**Assignment**
From the line that contains "Determine the depth of the ceiling." to the last line of the data, every line is to be transcribed exactly; no other line is to be included.

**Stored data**
════════════════
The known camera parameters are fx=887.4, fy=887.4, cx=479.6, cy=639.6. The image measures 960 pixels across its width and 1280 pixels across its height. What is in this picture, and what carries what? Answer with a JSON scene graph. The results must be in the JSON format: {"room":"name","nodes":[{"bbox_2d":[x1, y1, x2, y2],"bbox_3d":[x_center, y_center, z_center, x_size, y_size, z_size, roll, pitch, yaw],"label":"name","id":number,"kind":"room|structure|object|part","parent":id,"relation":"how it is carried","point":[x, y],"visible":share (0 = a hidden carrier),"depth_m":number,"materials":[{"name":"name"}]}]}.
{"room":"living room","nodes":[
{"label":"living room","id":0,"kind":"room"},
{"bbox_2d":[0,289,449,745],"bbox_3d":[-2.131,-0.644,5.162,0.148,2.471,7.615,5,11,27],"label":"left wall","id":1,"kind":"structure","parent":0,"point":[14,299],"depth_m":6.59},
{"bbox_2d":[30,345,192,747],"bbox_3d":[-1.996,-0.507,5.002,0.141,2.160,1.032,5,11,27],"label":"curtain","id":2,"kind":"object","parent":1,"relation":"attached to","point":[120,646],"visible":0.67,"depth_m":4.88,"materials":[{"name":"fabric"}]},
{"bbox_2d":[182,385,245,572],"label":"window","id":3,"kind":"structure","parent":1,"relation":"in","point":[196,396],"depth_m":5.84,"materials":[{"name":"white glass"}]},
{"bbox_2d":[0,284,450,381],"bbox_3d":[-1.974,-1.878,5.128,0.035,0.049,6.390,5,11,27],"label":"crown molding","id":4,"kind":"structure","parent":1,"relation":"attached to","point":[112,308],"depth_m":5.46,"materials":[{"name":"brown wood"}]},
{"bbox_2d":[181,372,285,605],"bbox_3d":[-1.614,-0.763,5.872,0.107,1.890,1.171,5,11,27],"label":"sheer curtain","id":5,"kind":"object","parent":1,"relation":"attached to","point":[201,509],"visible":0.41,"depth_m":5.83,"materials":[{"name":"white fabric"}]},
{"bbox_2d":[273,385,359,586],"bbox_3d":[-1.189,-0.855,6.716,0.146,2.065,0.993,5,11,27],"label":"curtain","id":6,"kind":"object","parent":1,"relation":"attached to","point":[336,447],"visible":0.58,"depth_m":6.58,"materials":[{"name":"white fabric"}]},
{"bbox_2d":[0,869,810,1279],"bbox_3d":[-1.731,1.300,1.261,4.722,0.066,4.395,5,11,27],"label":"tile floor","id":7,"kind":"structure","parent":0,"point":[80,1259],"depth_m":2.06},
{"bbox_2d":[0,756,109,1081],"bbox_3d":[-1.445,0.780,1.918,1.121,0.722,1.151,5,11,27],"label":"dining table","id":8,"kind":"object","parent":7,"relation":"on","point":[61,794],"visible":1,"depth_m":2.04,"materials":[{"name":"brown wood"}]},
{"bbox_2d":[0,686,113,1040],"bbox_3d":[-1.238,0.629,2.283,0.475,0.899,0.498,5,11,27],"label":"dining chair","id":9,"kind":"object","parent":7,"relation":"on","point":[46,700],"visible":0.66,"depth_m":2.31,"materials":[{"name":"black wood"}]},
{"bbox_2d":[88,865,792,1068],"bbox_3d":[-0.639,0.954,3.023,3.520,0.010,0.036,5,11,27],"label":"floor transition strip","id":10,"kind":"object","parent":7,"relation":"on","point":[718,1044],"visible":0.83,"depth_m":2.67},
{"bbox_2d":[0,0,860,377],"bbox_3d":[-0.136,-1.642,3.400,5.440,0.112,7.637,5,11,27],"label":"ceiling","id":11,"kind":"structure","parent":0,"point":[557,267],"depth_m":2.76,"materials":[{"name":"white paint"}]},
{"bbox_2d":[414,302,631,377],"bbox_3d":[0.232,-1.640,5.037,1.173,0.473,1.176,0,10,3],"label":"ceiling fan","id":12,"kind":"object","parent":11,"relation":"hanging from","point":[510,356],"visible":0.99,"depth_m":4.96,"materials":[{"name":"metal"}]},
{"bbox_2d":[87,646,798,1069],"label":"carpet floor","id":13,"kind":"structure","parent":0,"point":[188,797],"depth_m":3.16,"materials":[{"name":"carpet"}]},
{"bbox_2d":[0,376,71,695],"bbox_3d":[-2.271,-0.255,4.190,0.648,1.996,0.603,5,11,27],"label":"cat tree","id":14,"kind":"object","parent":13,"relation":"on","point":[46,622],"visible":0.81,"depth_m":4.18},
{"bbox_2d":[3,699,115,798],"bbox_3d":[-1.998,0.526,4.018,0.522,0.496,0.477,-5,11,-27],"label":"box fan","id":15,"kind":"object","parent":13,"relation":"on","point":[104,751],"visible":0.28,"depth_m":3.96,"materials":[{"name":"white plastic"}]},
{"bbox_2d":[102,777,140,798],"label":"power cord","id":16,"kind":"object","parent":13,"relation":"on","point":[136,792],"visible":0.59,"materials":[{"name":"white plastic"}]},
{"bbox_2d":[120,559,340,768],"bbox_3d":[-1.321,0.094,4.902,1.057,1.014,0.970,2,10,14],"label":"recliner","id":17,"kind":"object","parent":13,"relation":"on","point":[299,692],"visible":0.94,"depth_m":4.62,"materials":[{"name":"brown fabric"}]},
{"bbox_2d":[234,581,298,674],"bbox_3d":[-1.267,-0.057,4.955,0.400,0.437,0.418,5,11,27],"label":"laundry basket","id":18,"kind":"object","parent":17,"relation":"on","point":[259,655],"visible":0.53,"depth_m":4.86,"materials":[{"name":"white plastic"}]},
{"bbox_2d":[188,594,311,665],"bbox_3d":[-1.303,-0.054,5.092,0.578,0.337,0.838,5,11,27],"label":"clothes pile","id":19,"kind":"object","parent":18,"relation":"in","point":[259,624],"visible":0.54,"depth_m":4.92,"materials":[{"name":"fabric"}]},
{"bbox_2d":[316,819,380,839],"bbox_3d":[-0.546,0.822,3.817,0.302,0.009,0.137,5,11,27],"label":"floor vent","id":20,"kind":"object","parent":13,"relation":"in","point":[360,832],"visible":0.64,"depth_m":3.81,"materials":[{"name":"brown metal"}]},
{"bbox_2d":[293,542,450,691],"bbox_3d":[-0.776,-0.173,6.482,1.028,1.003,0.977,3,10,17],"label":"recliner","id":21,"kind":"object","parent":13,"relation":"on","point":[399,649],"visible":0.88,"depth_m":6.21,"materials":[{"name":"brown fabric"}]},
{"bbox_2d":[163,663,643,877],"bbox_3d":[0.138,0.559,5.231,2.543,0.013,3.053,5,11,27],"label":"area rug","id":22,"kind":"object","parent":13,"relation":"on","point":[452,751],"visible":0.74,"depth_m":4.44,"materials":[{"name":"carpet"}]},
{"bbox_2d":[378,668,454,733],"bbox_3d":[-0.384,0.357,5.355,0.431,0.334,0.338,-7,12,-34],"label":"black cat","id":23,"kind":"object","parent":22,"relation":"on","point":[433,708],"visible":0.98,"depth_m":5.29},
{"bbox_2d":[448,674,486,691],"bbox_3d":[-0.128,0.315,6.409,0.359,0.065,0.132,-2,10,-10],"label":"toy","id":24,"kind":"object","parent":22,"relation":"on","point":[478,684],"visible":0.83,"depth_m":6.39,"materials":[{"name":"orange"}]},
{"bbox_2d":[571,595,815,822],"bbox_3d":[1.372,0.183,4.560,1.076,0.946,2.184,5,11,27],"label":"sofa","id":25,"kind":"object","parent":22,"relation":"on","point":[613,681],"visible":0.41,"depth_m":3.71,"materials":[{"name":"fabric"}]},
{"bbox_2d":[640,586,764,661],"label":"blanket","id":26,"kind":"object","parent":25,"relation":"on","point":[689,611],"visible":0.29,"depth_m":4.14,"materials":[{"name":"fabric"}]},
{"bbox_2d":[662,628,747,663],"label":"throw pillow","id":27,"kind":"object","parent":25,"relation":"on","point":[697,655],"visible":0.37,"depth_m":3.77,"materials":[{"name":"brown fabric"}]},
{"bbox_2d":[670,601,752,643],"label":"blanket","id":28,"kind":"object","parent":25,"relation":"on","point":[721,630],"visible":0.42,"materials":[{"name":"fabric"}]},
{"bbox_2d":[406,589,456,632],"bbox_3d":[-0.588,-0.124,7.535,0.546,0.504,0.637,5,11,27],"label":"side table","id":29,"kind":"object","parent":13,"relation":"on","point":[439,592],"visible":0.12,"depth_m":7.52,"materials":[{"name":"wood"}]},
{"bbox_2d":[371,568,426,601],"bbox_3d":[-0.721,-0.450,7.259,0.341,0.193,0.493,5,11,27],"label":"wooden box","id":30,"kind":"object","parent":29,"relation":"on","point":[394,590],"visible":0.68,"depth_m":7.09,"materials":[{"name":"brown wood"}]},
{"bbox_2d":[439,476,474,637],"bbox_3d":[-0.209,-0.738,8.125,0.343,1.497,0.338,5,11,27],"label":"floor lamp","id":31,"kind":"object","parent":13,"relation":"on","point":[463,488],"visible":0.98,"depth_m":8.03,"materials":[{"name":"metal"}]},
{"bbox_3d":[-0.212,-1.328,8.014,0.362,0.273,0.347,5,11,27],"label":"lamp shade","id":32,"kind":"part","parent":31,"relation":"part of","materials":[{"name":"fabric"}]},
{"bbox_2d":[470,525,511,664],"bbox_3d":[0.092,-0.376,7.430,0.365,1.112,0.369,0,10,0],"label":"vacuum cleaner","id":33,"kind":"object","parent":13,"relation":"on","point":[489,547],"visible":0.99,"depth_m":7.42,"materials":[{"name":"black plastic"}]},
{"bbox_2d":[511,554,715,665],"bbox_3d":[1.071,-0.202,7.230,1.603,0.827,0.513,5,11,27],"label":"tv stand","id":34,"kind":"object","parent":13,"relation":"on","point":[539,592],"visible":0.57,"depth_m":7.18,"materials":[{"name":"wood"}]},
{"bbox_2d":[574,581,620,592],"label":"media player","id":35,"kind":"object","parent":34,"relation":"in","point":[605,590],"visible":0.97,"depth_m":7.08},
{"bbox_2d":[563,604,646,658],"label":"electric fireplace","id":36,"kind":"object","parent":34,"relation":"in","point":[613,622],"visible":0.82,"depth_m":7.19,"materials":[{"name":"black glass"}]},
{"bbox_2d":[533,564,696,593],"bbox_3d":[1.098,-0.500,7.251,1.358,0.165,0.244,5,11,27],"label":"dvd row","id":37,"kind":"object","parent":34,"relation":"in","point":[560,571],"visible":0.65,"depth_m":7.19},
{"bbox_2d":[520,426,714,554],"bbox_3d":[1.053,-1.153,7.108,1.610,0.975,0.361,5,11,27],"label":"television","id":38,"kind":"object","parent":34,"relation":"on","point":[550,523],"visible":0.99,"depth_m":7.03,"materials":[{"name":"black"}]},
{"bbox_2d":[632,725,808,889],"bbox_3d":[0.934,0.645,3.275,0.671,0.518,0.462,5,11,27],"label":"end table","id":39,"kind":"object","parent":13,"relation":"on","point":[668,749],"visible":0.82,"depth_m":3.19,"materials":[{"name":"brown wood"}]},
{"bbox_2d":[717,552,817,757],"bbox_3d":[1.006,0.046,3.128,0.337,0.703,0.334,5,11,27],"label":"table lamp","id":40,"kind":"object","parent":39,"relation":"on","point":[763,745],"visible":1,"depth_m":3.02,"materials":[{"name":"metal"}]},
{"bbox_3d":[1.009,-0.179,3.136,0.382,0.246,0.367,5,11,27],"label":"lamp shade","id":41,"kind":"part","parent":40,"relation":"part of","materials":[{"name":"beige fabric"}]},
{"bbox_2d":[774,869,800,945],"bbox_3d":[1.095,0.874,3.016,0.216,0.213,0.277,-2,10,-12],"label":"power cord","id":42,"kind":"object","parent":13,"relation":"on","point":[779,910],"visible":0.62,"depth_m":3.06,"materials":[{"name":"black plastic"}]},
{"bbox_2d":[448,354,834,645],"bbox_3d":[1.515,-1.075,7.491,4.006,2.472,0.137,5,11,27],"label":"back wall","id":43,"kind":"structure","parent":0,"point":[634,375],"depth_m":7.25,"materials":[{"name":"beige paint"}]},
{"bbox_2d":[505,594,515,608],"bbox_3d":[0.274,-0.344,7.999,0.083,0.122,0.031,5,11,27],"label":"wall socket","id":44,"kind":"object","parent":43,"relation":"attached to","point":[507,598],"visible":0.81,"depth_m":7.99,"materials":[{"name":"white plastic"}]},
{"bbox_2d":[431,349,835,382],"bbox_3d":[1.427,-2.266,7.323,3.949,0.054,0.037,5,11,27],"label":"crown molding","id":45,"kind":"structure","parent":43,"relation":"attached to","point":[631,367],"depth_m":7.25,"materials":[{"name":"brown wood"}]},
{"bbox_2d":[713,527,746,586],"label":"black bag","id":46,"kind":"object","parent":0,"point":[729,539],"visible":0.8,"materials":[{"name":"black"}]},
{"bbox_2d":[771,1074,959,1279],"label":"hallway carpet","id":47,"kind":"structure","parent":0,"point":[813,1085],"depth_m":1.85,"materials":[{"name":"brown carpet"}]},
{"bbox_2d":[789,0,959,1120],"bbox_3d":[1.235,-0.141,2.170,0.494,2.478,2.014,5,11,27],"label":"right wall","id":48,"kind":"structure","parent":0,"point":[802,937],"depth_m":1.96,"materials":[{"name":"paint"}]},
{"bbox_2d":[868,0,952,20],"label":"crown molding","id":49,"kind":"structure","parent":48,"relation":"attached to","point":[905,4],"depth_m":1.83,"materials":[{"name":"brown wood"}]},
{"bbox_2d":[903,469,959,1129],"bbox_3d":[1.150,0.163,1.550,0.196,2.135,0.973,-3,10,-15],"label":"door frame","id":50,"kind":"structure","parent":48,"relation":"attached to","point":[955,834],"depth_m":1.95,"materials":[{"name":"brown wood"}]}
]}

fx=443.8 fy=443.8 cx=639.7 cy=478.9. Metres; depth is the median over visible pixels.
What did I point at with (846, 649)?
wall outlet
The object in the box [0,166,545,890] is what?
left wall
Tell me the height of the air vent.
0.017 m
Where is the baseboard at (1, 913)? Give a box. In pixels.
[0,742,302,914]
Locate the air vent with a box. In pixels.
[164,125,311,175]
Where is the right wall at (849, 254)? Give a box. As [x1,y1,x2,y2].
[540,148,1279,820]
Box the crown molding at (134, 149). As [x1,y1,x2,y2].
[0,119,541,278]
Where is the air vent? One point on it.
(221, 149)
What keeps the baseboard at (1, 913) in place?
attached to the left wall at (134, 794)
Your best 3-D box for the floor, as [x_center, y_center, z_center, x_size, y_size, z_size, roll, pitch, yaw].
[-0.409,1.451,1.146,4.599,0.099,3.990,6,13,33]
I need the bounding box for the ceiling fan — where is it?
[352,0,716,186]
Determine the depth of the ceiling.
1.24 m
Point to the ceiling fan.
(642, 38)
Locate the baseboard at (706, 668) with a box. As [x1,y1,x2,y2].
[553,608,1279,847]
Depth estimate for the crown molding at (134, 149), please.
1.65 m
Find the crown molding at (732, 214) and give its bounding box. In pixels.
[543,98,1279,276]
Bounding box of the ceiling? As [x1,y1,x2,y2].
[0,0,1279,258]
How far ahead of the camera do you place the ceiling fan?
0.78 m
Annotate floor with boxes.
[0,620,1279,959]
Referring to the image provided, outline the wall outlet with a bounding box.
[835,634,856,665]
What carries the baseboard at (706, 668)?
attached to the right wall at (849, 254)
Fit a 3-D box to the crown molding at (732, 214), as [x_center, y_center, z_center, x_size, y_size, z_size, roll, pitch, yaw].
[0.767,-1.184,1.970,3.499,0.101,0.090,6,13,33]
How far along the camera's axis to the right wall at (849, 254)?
════════════════
**Written solution**
Determine the depth of the ceiling.
1.24 m
Point to the ceiling fan.
(642, 38)
Locate the baseboard at (706, 668) with a box. As [x1,y1,x2,y2].
[553,608,1279,847]
Depth estimate for the crown molding at (134, 149), please.
1.65 m
Find the crown molding at (732, 214) and give its bounding box. In pixels.
[543,98,1279,276]
Bounding box of the ceiling? As [x1,y1,x2,y2].
[0,0,1279,258]
How far ahead of the camera do you place the ceiling fan?
0.78 m
Annotate floor with boxes.
[0,620,1279,959]
Referring to the image provided, outline the wall outlet with a bounding box.
[835,634,856,665]
What carries the baseboard at (706, 668)?
attached to the right wall at (849, 254)
Fit a 3-D box to the crown molding at (732, 214), as [x_center, y_center, z_center, x_size, y_size, z_size, roll, pitch, yaw].
[0.767,-1.184,1.970,3.499,0.101,0.090,6,13,33]
How far along the camera's axis to the right wall at (849, 254)?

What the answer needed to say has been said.